Abstract
Introduction:
Despite their dynamic, socially constructed, and imprecise nature, both race and gender are included in common risk calculators used for clinical decision-making about statin therapy for atherosclerotic cardiovascular disease (ASCVD) prevention.
Methods and Materials:
We assessed the effect of manipulating six different race-gender categories on ASCVD risk scores among 90 Black transgender women.
Results:
Risk scores varied by operationalization of race and gender and affected the proportion for whom statins were recommended.
Discussion:
Race and gender are social constructs underpinning racialized and gendered health inequities. Their rote use in ASCVD risk calculators may reinforce and perpetuate existing inequities.
Introduction
Atherosclerotic cardiovascular disease (ASCVD) is the leading cause of morbidity and mortality in the United States. 1 Black adults are more likely to have ASCVD risk factors and more than twice as likely to die from it, compared to White adults. 2 Although ASCVD incidence among cisgender women is lower than men, evidence suggests that cisgender women have higher mortality and poorer prognosis following an acute cardiovascular event compared with cisgender men. 3
Unfortunately, most studies of gender differences in ASCVD conflate gender and sex, focus largely on physiological differences between males and females, and fail to consider transgender people. 4 Data on ASCVD among transgender populations are limited. 5 However, an analysis of nationally representative data found transgender people had higher odds of self-reported heart attacks compared with cisgender people. 6 A more recent study found transgender women had worse cardiovascular biomarker profiles than cisgender men independent of hormone use and HIV serostatus. 7
Statin therapy is highly effective in reducing risk of ASCVD events and is recommended by national clinical guidelines for individuals at elevated risk. 8 However, treatment with statins has been associated with risk of adverse events including myopathy, liver dysfunction, renal insufficiency, and diabetes. 9 Accurately predicting the risk for ASCVD events is essential for clinical decision-making about the risks versus benefits of statin therapy for prevention. 8
Statistical algorithms, such as the American College of Cardiology (ACC)/American Heart Association (AHA) ASCVD Risk Calculator, are commonly used to facilitate efficient, noninvasive, and potentially life-saving clinical decisions. 10 This algorithm uses clinical data such as lipid levels and blood pressure as well as social categories, race, and gender, to calculate risk of an ASCVD event over the next 10 years. ACC/AHA guidelines recommend statin therapy initiation if the calculated risk meets or exceeds 7.5%. When using the risk calculator, options for race include White, African American, and Other; however, the algorithm assigns the same weight to White and Other. Options for gender include male and female.
Intersectionality, as a theoretical framework and critical praxis, explicates the ways in which social categories, at the individual level, reflect interlocking systems of power and oppression at the structural level. 11 Race and gender are particularly salient categories typically assessed in medicine as if they are fixed and exclusively biological constructs. However, these categories are socially constructed, multidimensional, and have changeable borders that are dynamic across time as well as within and across persons.12,13 One's social location at the intersection of race and gender fundamentally impacts one's lived experiences and therefore health.14–16
Black transgender women, who experience multiple marginalization along axes of race and gender, experience health inequities rooted in racism and transmisogyny.5,17 However, they are rendered invisible in medical education and nearly all available clinical algorithms.18–21 Published medical literature has begun to challenge the use of race in clinical algorithms. 22 However, we found no studies that challenged the use of both race and gender in clinical algorithms nor examined the impact of their combined use in clinical decision-making.

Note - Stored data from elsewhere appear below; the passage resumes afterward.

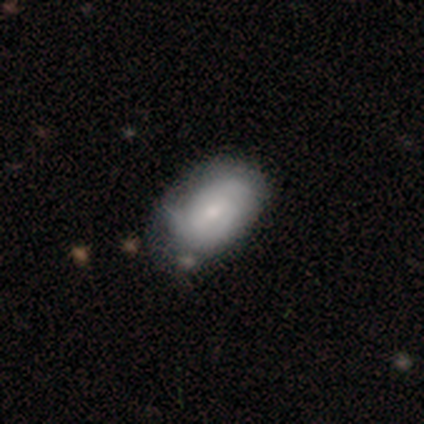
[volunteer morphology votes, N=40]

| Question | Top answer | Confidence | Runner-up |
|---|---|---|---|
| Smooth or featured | smooth | 50% | featured or disk (45%) |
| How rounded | in between | 90% | round (10%) |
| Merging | none | 58% | minor disturbance (34%) |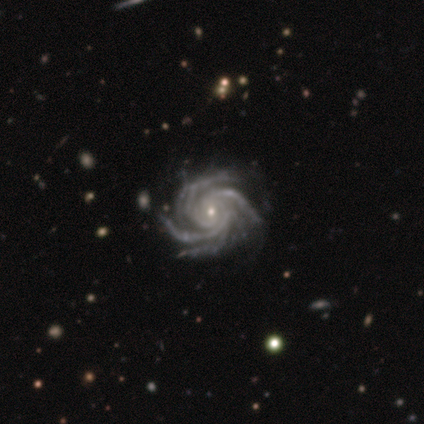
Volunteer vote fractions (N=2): Overall: featured or disk (100%). Edge-on disk: no (100%). Bar: strong (50%, tied with no). Spiral arms: yes (100%). Spiral arm count: more than 4 (100%). Spiral winding: tight (100%). Bulge size: moderate (50%, tied with small). Merging: none (100%).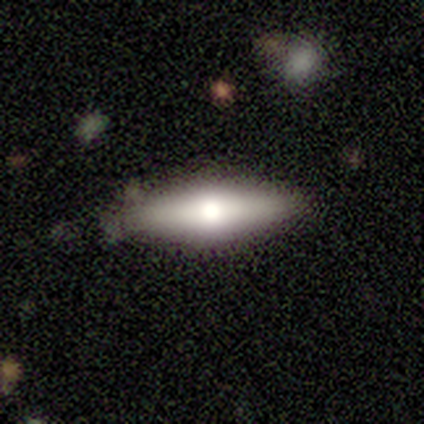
A smooth galaxy with no disk features (100%) that is in between round and cigar-shaped (75%). Merging: none (50%).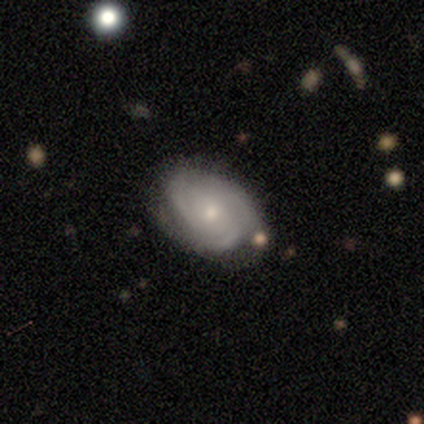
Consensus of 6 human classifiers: This appears to be a featured or disk galaxy (83%) with a weak bar (50%, tied with no), 3 (50%) tight (50%, tied with medium) spiral arms (100%) and a moderate central bulge (50%, tied with small). Merging: none (50%).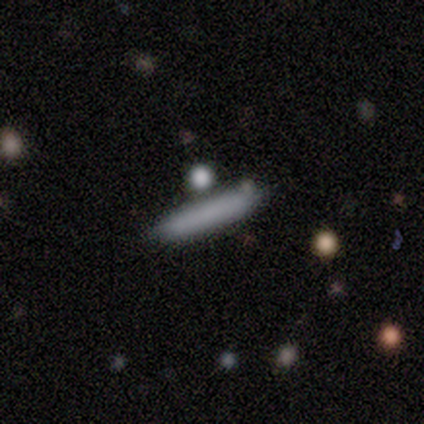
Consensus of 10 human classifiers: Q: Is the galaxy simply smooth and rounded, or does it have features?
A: smooth — 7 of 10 (70%).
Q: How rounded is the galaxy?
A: cigar-shaped — 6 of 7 (86%).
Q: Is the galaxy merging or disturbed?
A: none — 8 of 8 (100%).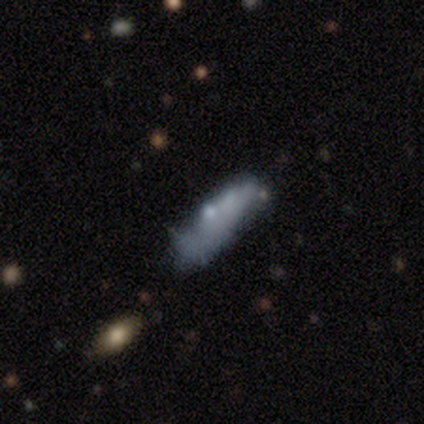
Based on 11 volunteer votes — A featured or disk galaxy (45%) viewed edge-on (60%) with a rounded central bulge (67%). Merging: none (56%).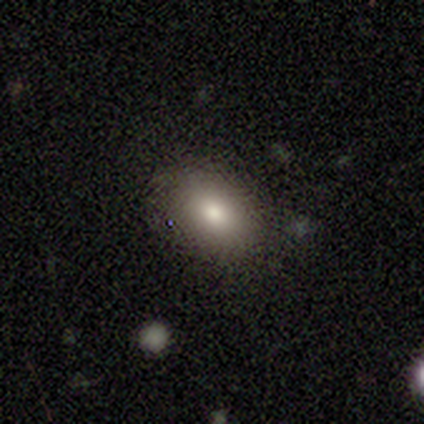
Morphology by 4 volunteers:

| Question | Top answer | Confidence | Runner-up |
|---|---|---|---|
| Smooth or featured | star or artifact | 50% | smooth (25%) |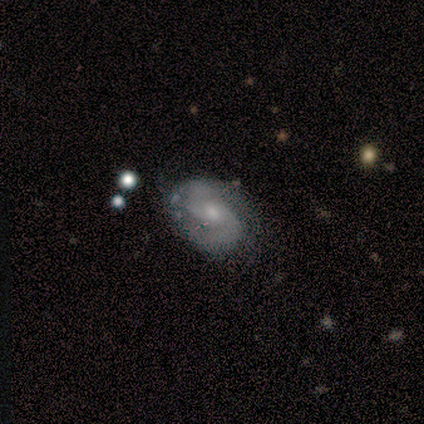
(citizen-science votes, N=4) This is likely a featured or disk galaxy (75%). It is clearly not viewed edge-on (100%). Bar: clearly no (100%). Spiral arm pattern: clearly yes (100%). Spiral arm count: clearly 2 (100%). Spiral winding: marginally tight (33%, tied with medium and loose). Central bulge: likely moderate (67%). Merging: likely none (67%).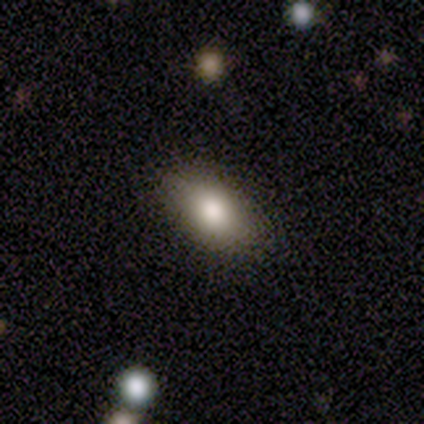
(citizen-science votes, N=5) smooth-or-featured: smooth: 80% | star or artifact: 20% | featured or disk: 0%
  how-rounded: in between: 75% | round: 25% | cigar-shaped: 0%
  merging: none: 75% | minor disturbance: 25% | major disturbance: 0% | merger: 0%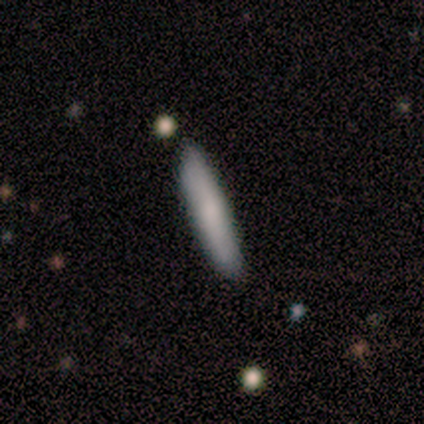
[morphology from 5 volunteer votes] smooth-or-featured: smooth: 60% | featured or disk: 40% | star or artifact: 0%
  how-rounded: cigar-shaped: 100% | round: 0% | in between: 0%
  merging: none: 60% | minor disturbance: 40% | major disturbance: 0% | merger: 0%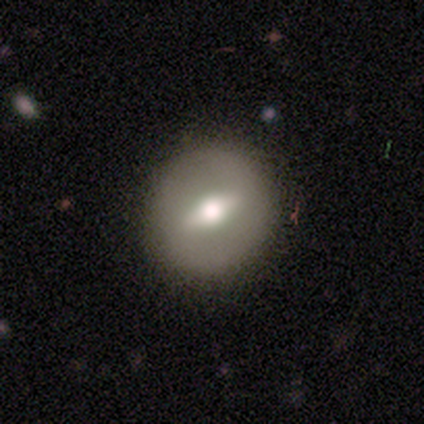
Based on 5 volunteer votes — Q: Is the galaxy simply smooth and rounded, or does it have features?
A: featured or disk — 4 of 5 (80%).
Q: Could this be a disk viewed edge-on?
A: no — 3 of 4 (75%).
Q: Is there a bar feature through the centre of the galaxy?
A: weak — 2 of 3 (67%).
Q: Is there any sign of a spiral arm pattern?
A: no — 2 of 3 (67%).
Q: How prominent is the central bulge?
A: moderate — 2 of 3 (67%).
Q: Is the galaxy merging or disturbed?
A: none — 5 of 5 (100%).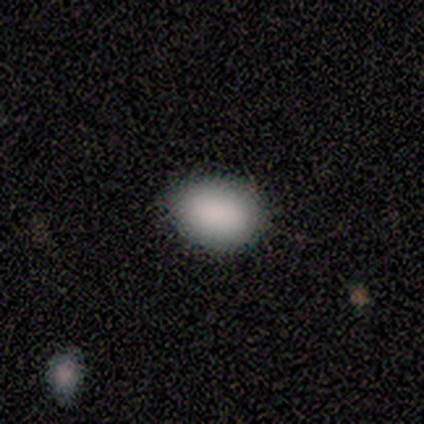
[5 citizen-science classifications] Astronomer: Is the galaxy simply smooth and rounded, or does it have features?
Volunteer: smooth — 100%.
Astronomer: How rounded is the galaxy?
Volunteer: in between — 80%.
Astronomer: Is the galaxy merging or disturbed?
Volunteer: none — 100%.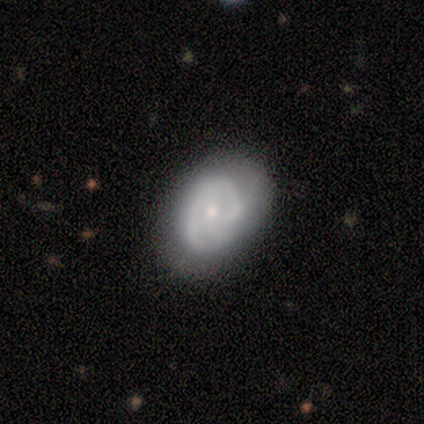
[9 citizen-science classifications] Smooth or featured? featured or disk (78%)
Edge-on disk? no (100%)
Bar? no (86%)
Spiral arms? yes (57%)
Spiral winding? tight (50%)
Spiral arm count? 2 (50%, tied with can't tell)
Bulge size? small (71%)
Merging? none (67%)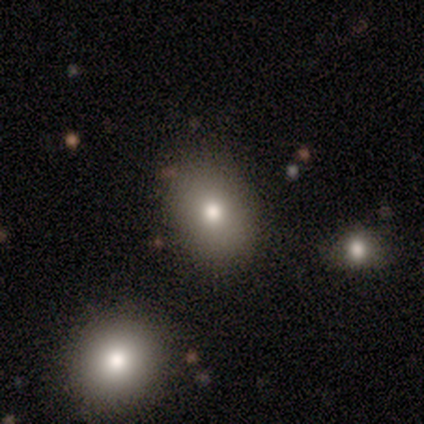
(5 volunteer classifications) Q: Smooth or featured?
A: smooth (100%)
Q: How rounded?
A: round (60%); runner-up: in between (40%)
Q: Merging?
A: none (100%)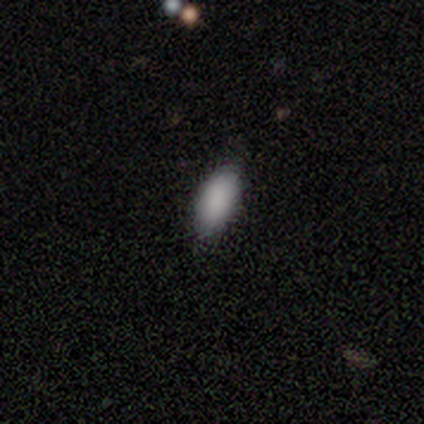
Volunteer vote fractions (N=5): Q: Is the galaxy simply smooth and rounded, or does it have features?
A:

In this analysis, we assess the effects of embedding these intersecting social categories in a clinical algorithm that shapes medical decision-making.
Materials and Methods
We conducted a cross-sectional analysis of baseline data collected between October 2020 and June 2022 from 90 Black transgender women enrolled in LITE Plus, an ongoing, longitudinal study of chronic stress, allostatic load, and ASCVD among Black and Latina transgender women living with HIV. 23 For the parent study, participants were recruited from health centers in Boston, New York, and Washington, DC. Eligibility included age 18 years or older, male sex assigned at birth, current gender identity along a trans feminine spectrum, self-reported race as Black or ethnicity as Latina, and laboratory-confirmed HIV. The University of North Carolina Institutional Review Board provided ethical review and approval (No. 18-2632). We restricted this analysis to the 90 participants who identified as Black, regardless of ethnicity or additional racial identities.
Self-reported measures included smoking status (never, former, current), current medications, and diagnosed health conditions. Where possible, medication lists and diagnosed health conditions were corroborated by medical record review. Anthropomorphic measures included systolic and diastolic brachial blood pressure. Laboratory tests included glycosylated hemoglobin and fasting total cholesterol, high-density lipoprotein cholesterol (HDL), and low-density lipoprotein cholesterol (LDL).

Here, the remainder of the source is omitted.